EXERCISE DETAILS:
Return the listing exactly. Keep no pictures.

DATA PROVIDED:
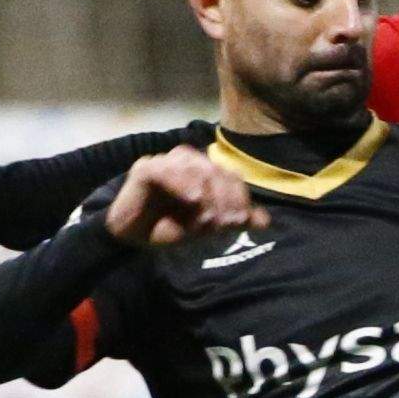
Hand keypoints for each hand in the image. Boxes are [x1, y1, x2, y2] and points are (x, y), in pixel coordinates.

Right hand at [101, 147, 254, 248]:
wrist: (133, 237)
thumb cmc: (170, 227)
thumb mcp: (207, 226)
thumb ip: (234, 220)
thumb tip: (264, 221)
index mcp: (205, 170)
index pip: (231, 177)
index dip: (239, 198)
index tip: (240, 221)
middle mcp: (188, 161)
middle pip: (216, 173)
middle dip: (224, 200)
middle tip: (224, 224)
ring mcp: (166, 161)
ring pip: (196, 169)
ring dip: (206, 196)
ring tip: (207, 219)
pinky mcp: (146, 168)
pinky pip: (167, 170)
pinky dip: (182, 183)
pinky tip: (193, 199)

ANSWER TO THIS EXERCISE:
Hand keypoints for each hand in the image. Boxes are [x1, y1, x2, y2] and points are (x, y), in pixel coordinates.

Right hand at [101, 147, 254, 248]:
wrist: (133, 237)
thumb cmc: (170, 227)
thumb mcp: (207, 226)
thumb ip: (234, 220)
thumb tip: (264, 221)
index mcp: (205, 170)
index pip: (231, 177)
index dip: (239, 198)
index tip: (240, 221)
middle mcp: (188, 161)
middle pip: (216, 173)
middle dip: (224, 200)
middle tip: (224, 224)
ring mcp: (166, 161)
ring pip: (196, 169)
ring dip: (206, 196)
ring tip: (207, 219)
pinky mcp: (146, 168)
pinky pip: (167, 170)
pinky dip: (182, 183)
pinky tip: (193, 199)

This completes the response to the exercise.